— START Entries provided —

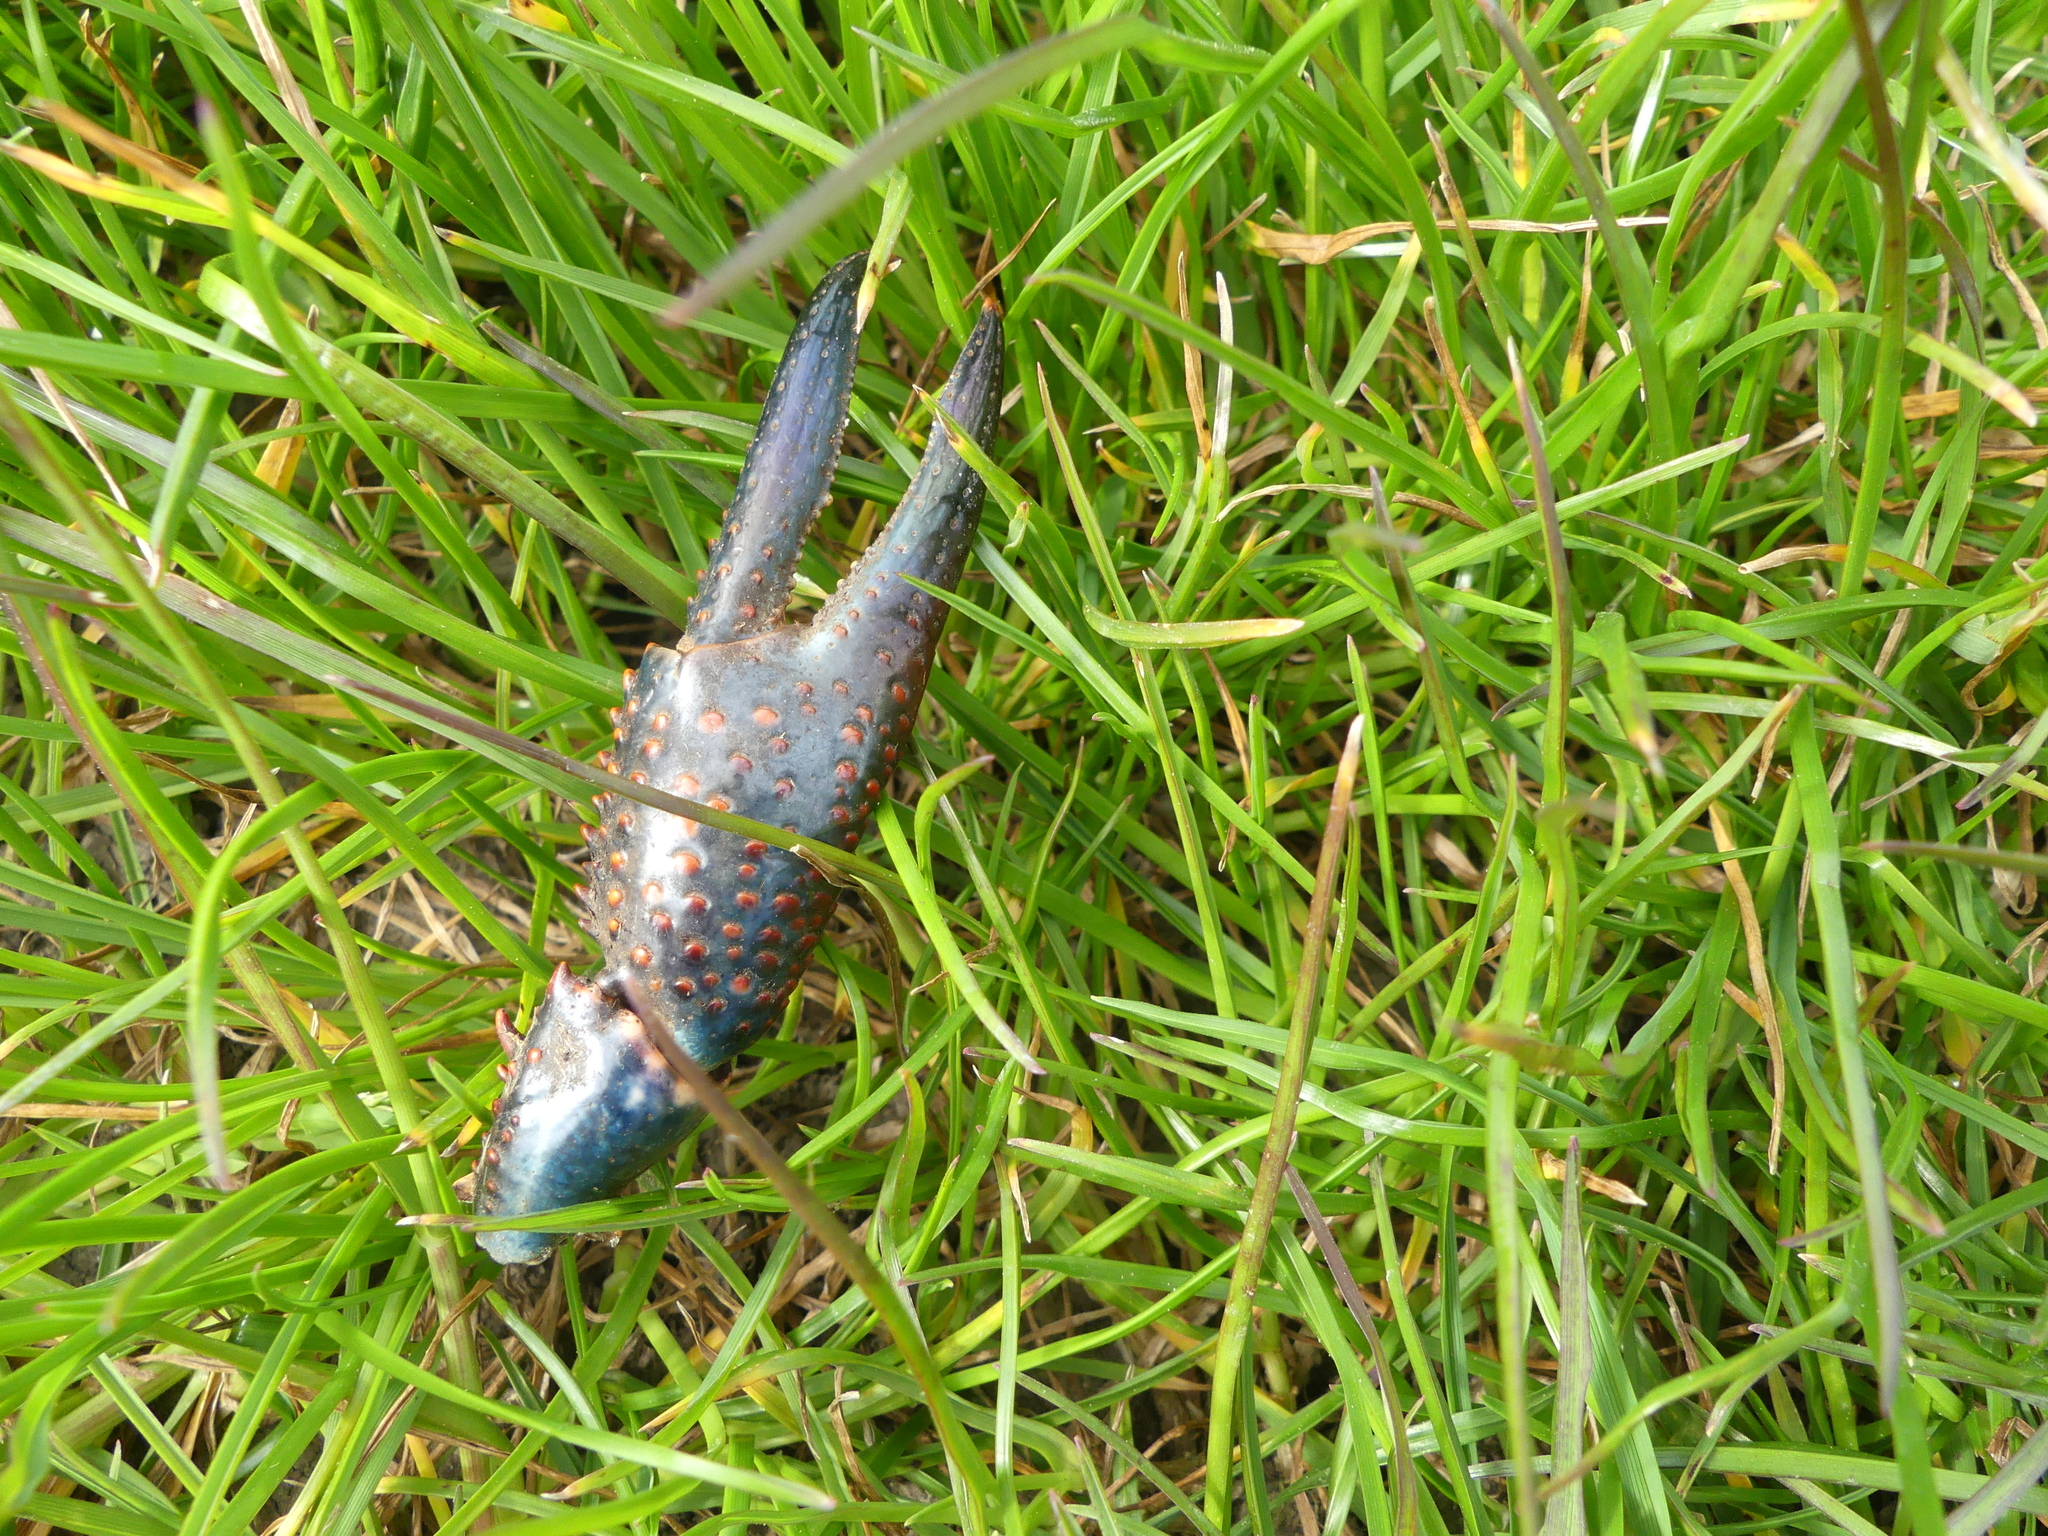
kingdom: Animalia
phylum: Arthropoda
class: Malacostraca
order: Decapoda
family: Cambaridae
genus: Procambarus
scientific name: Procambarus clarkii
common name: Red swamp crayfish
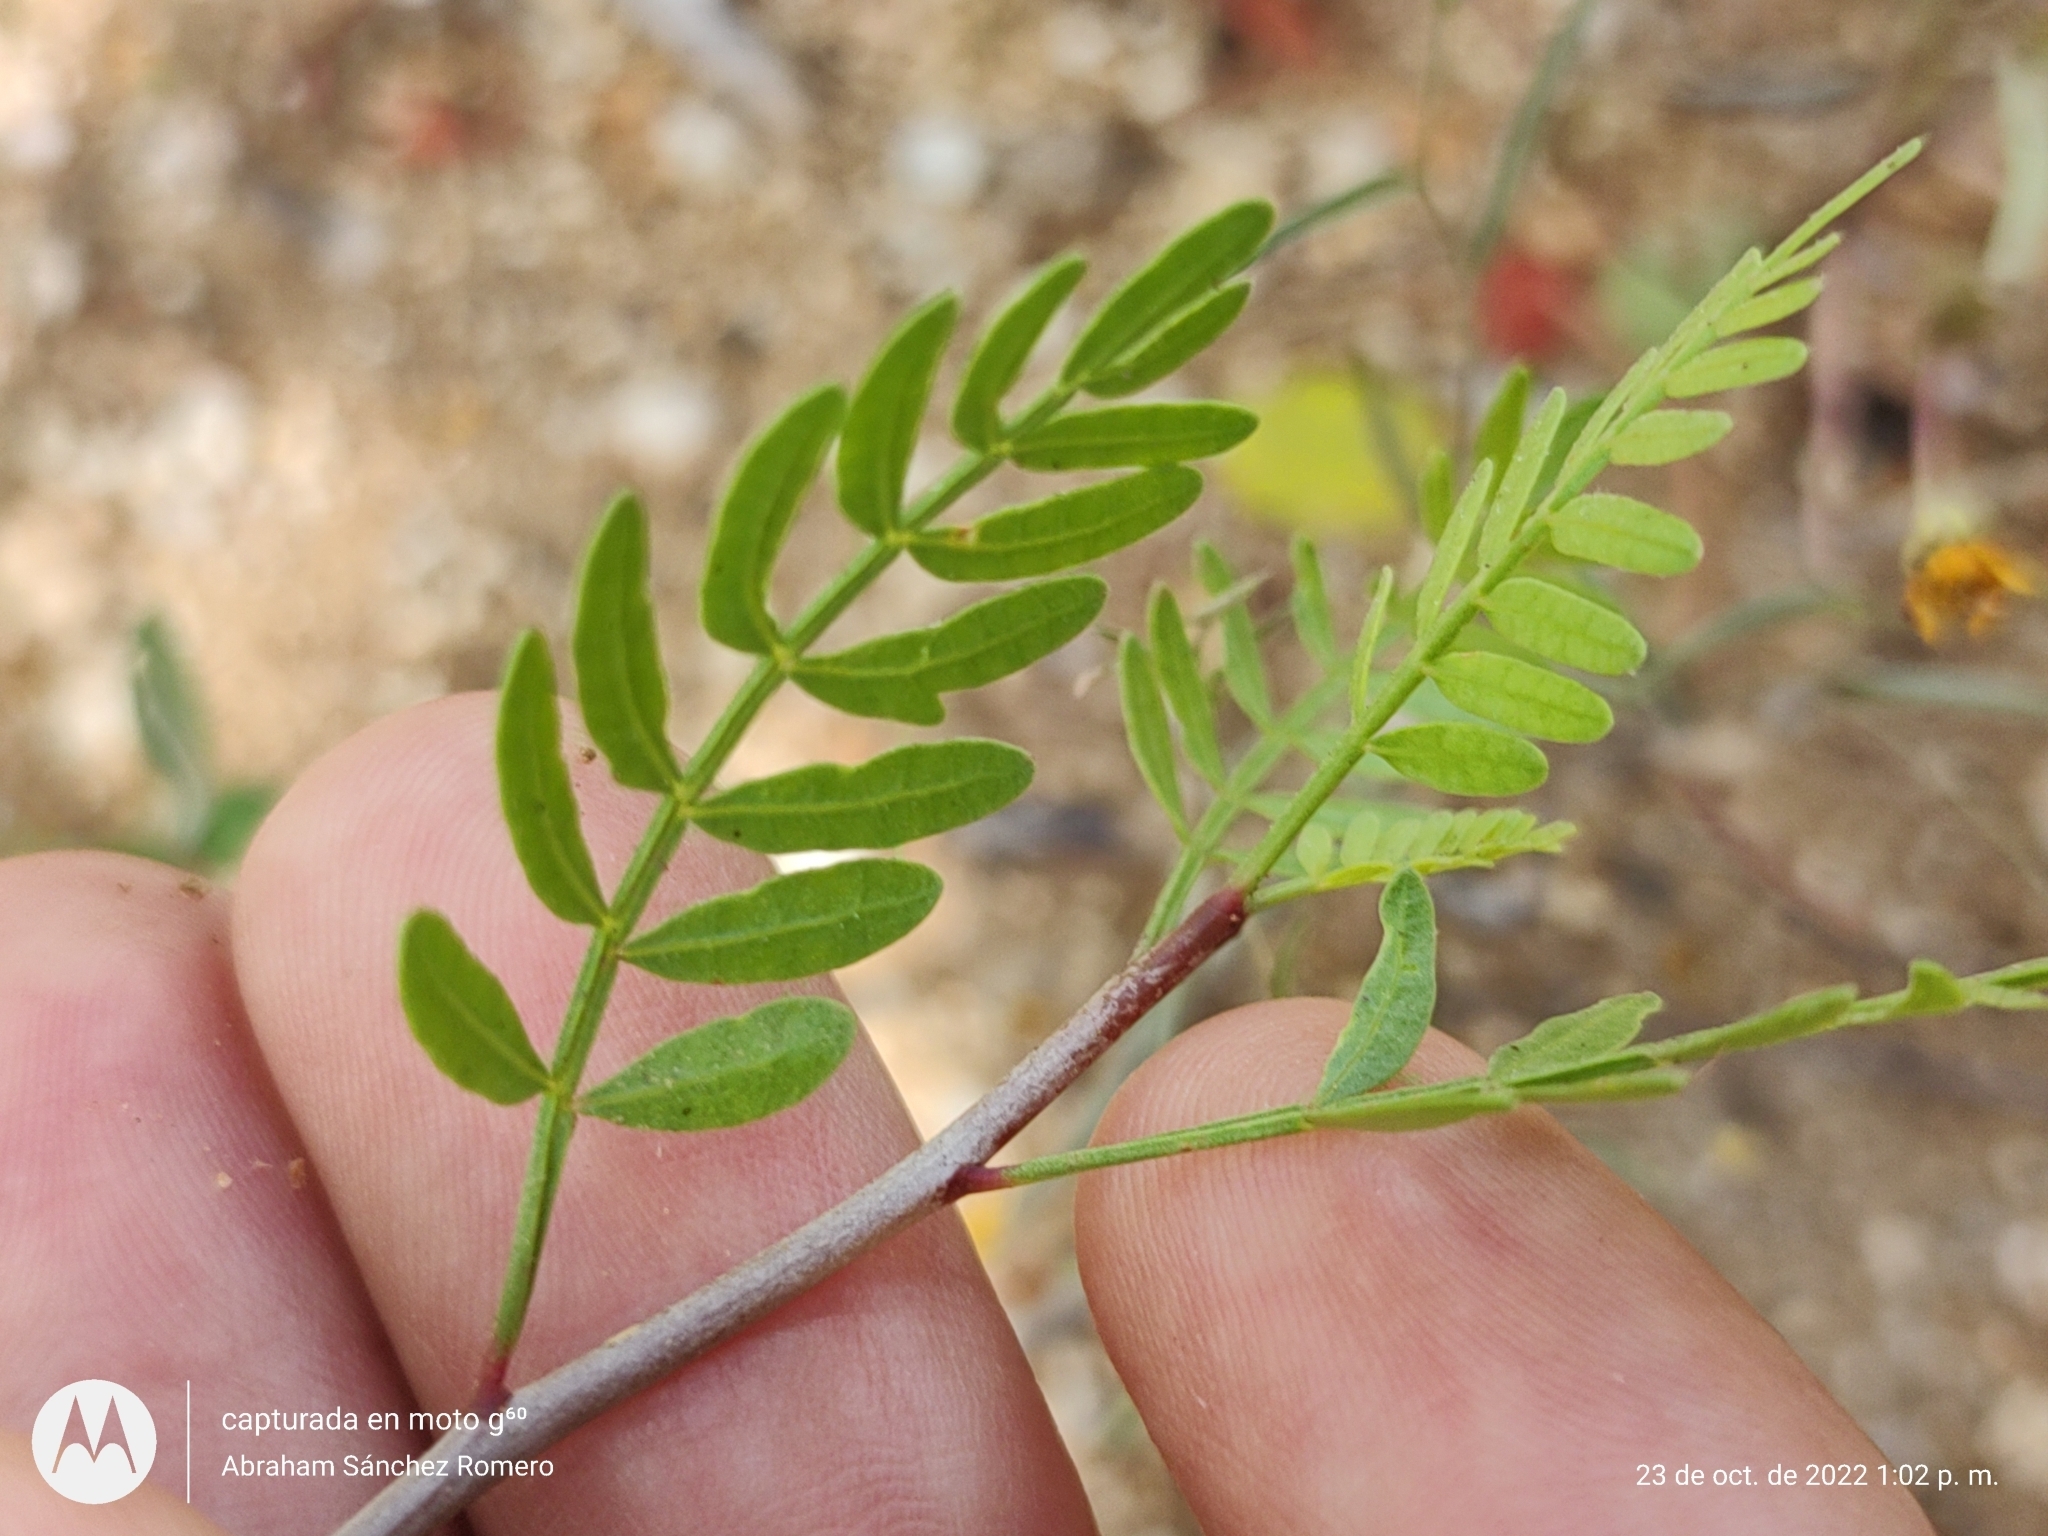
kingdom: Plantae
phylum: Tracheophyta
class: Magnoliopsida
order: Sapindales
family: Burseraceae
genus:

— END Entries provided —

:: Task brief ::
Rewrite the lines of all the records above, replacing "common name" with "vernacular name" and keeping everything else the same. Omit the pictures.

:: Exercise result ::
kingdom: Animalia
phylum: Arthropoda
class: Malacostraca
order: Decapoda
family: Cambaridae
genus: Procambarus
scientific name: Procambarus clarkii
vernacular name: Red swamp crayfish
kingdom: Plantae
phylum: Tracheophyta
class: Magnoliopsida
order: Sapindales
family: Burseraceae
genus:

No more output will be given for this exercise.